Page excerpt =
Burning Museums and Erasing History: The Societal Need for Memory

Fire at the National Museum of Brazil, in Rio de Janeiro, on 2 September 2018. Image: Wikipedia .


By Mariana Meneses

On September 2, 2018, a devastating fire broke out at the National Museum of Brazil, located in Rio de Janeiro.

The museum was home to over 20 million artifacts, including dinosaur bones, mummies, and historical documents, most of which were destroyed in the fire. The flames spread quickly, and firefighters struggled to contain the fire due to a lack of water and fire hydrants in the area. The fire burned for hours, and by the time it was extinguished, the museum was left in ruins. 

Among the items lost were original documents and specimens that had never been digitized or catalogued, leaving gaps in our understanding of history that can never be filled. This devastating event serves as a reminder of the vital importance of memory and the need for technology that allows us to preserve and maintain an accurate record of the past. 

Throughout history, books and memories have been deliberately burned and erased by dominant powers to control and manipulate societies.

Parts of the exercise =
1. Edit the museum fire article from "Burning Museums and" up to and including "left in ruins.", changing "artifacts" to "objects".
2. Resume the museum fire article after its last sentence and carry it forward.
The rows that follow have no connection to the museum fire article.

Provided records =
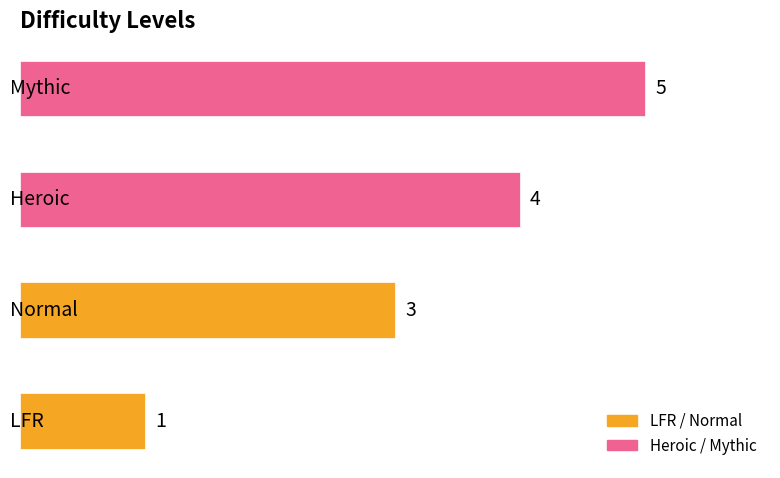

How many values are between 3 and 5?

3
==
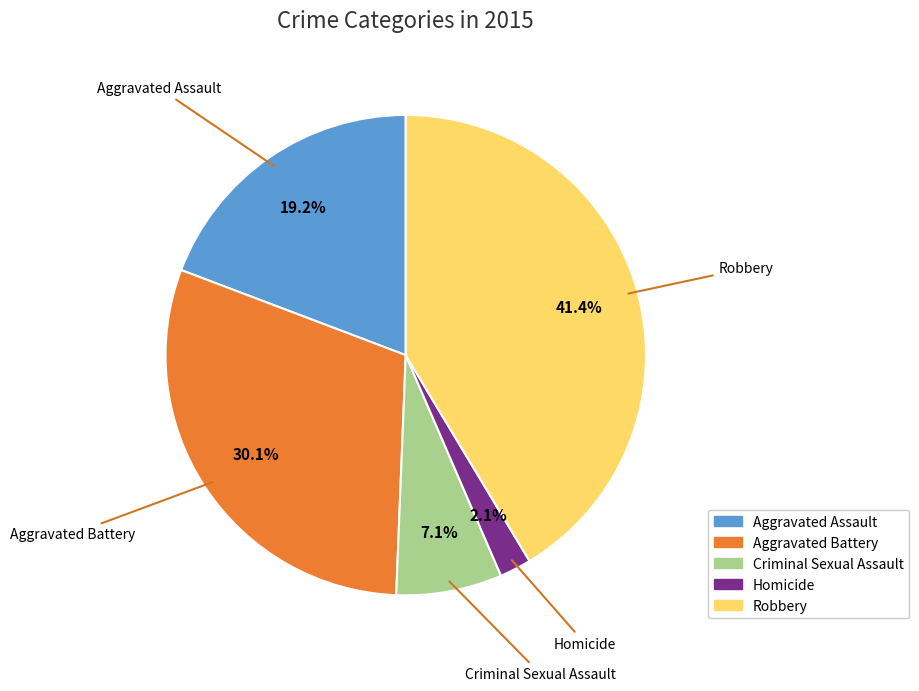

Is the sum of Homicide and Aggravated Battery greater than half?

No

Activity answers =
1.
Burning Museums and Erasing History: The Societal Need for Memory

Fire at the National Museum of Brazil, in Rio de Janeiro, on 2 September 2018. Image: Wikipedia .


By Mariana Meneses

On September 2, 2018, a devastating fire broke out at the National Museum of Brazil, located in Rio de Janeiro.

The museum was home to over 20 million objects, including dinosaur bones, mummies, and historical documents, most of which were destroyed in the fire. The flames spread quickly, and firefighters struggled to contain the fire due to a lack of water and fire hydrants in the area. The fire burned for hours, and by the time it was extinguished, the museum was left in ruins.

2.
In the Middle Ages, for instance, the Church destroyed countless books and documents that were seen as heretical or contrary to the teachings of the Bible. In 1497, the city of Florence was under control of the Dominican friar Girolamo Savonarola, whose followers instigated the famous bonfire of the vanities in which thousands of books and precious works of art were burned in the public square for fear they would provoke immoral behavior. 


Lucio Massari’s ‘Saint Paul and the burning of pagan books at Ephesus’ (1612). “The book burning at Ephesus is an incident recorded in the Acts of the Apostles, where Christian converts at Ephesus, influenced by Paul the Apostle, burned their books of magic”. Image: Wikipedia .


The practice of “book burning” and destruction of historical artifacts has continued throughout the centuries, with oppressive regimes and conquerors destroying the cultural heritage of the people they rule.

By wiping out the cultural memory of a people, these dominant powers were able to impose their own worldview and ideology, often at the expense of the diversity and richness of other cultures. For example, in 2001 the Taliban rulers of Afghanistan dynamited two statues called the Buddhas of Bamiyan, which had been carved into a hillside 1,800 years earlier and had been declared a world heritage site by UNESCO, on the pretext that they were heretical idols.


The taller Buddha of Bamiyan before (left picture) and after destruction (right). UNESCO/A Lezine.


While the destruction of the National Museum of Brazil may not have been as intentional as historical examples of book burning, the neglect in preserving and protecting this cultural institution is just as concerning.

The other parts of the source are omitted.